At the coffee shop, Louis and Angel decided to stay outside in the Mercury drinking take-out mochas. Lee Cole was seated by the window, her jeans tucked into shin-high fur-lined boots and a white wool top buttoned to the neck. As she stood to greet me, the light caught the streaks of silver in her hair. She kissed me softly on the cheek and held me tightly. Her body started to shake and I could hear her sobbing into my shoulder. I pushed her gently away, my hands on her shoulders, and watched as she shook her head in embarrassment and searched through her pockets for a tissue. She was still beautiful. Walter was a lucky man.
"She's gone, Bird," she said, as she sat. "We can't find her. Help me."
"But she was with me only a few days ago," I said. "She stopped off here for a few hours with her boyfriend."
She nodded. "I know. She called us from Portland, told us she was heading on with Ricky. Then she rang us one more time on the way to some place farther north and that was the last we heard from her. She was under strict instructions to call us each day, just so we'd know she was okay. But when we didn't hear…"
"Have you been in touch with the police?"
"Walter has. They think she may have run off with Ricky. Walter argued with her about him last month, about how she should be concentrating on her study and not on chasing boys. You know how Walter can be, and retirement hasn't made him any more tolerant."

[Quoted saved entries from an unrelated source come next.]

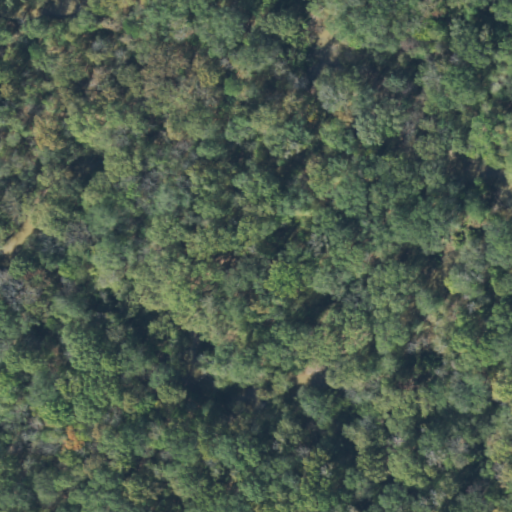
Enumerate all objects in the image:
river: (353, 350)
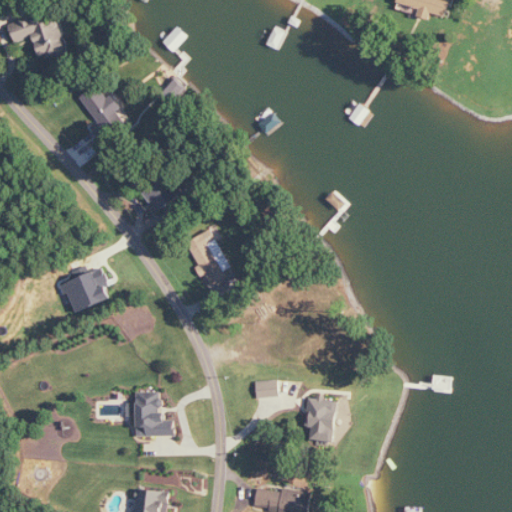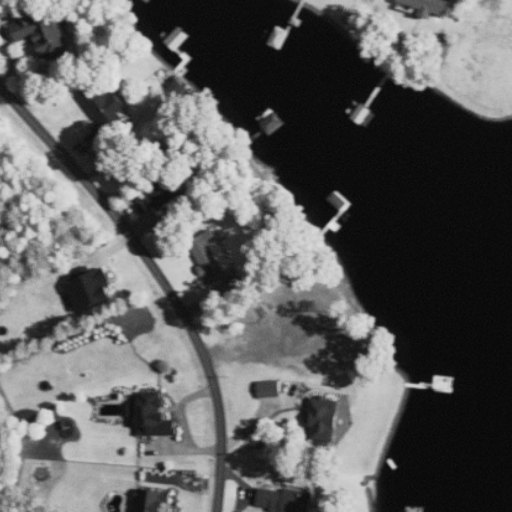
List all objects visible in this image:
building: (430, 5)
building: (44, 34)
building: (107, 111)
building: (162, 195)
building: (212, 256)
road: (161, 273)
building: (91, 290)
building: (311, 335)
building: (271, 389)
building: (153, 415)
building: (325, 420)
building: (285, 500)
building: (155, 501)
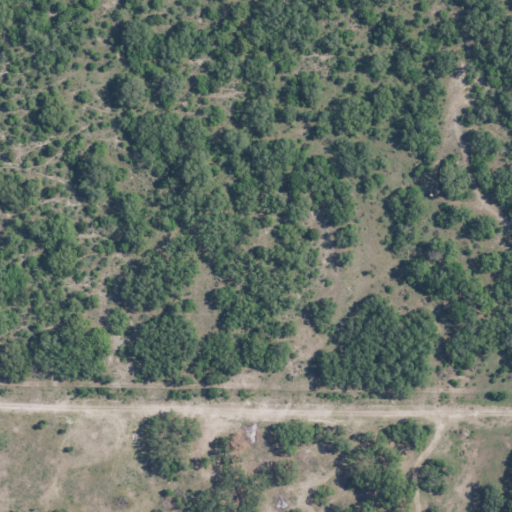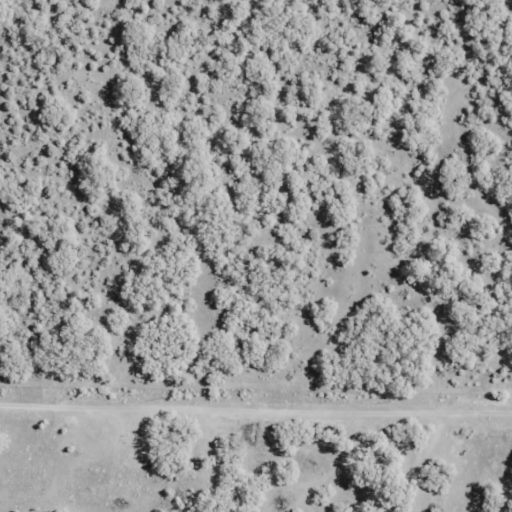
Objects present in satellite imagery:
road: (256, 428)
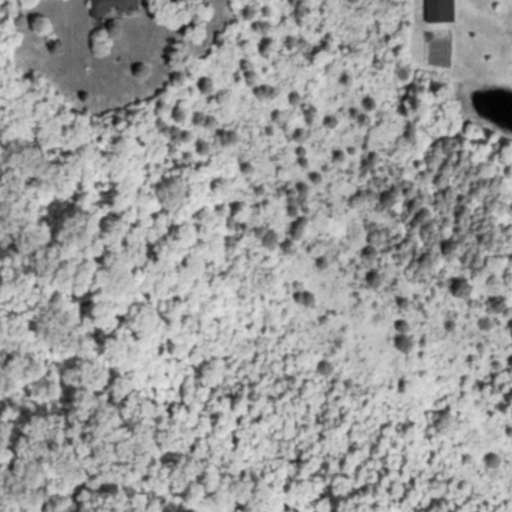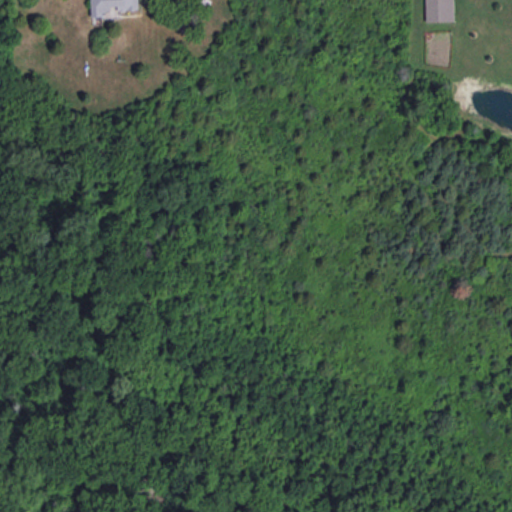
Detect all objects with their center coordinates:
building: (109, 6)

I nodded. I knew how he could be. "When you get back, call Special Agent Ross in the FBI's Manhattan office. Mention my name. He'll make sure that Ellen's name is in the NCIC database." The National Crime Information Center kept records of all missing persons, adults and juveniles, reported to the police. "If it isn't, it means that the police aren't doing what they should be doing, and Ross may be able to help you with that as well."